• [The problem]:
Below are the records; give again exactly the lines that run from the one with "KÖLTSÉGVETÉSI BEVÉTELEK ÖSSZESEN: 51419" through the last line.

• [Entries taken from a collection]:
=======

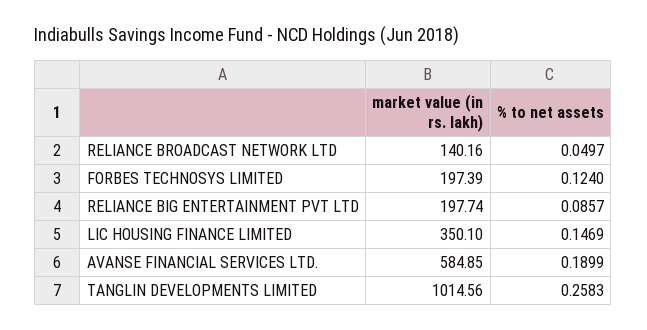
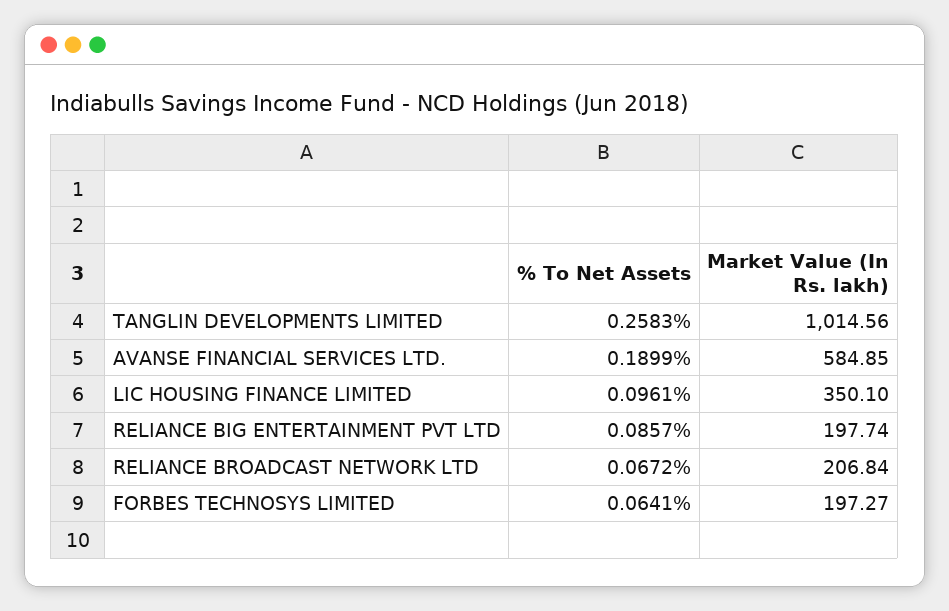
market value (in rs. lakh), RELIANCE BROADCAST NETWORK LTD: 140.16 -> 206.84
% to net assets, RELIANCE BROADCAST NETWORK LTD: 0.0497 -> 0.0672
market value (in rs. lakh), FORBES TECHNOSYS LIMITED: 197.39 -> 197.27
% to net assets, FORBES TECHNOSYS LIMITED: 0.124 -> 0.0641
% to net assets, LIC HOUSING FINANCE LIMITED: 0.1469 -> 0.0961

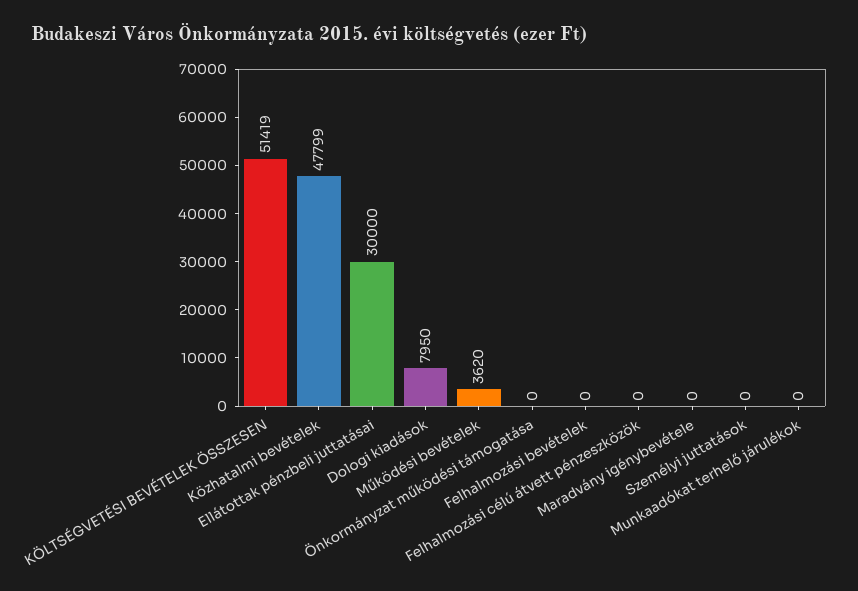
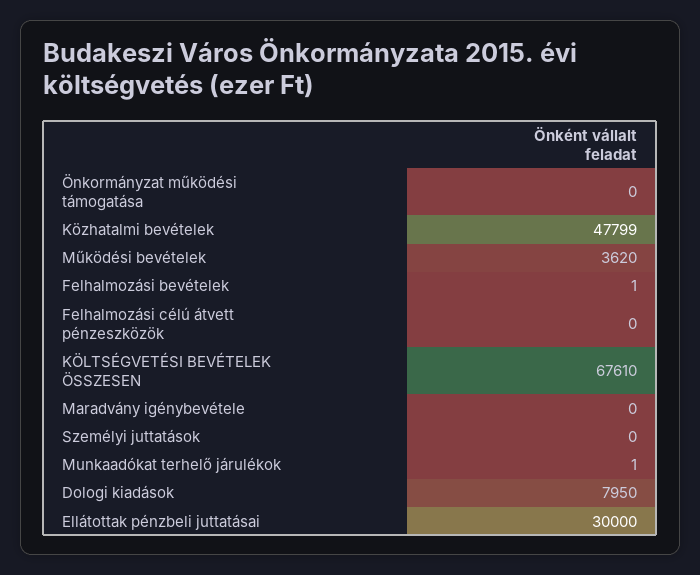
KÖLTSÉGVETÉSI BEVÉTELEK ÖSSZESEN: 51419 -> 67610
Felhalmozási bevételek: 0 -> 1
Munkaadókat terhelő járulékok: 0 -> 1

=======

• [Answer space]:
KÖLTSÉGVETÉSI BEVÉTELEK ÖSSZESEN: 51419 -> 67610
Felhalmozási bevételek: 0 -> 1
Munkaadókat terhelő járulékok: 0 -> 1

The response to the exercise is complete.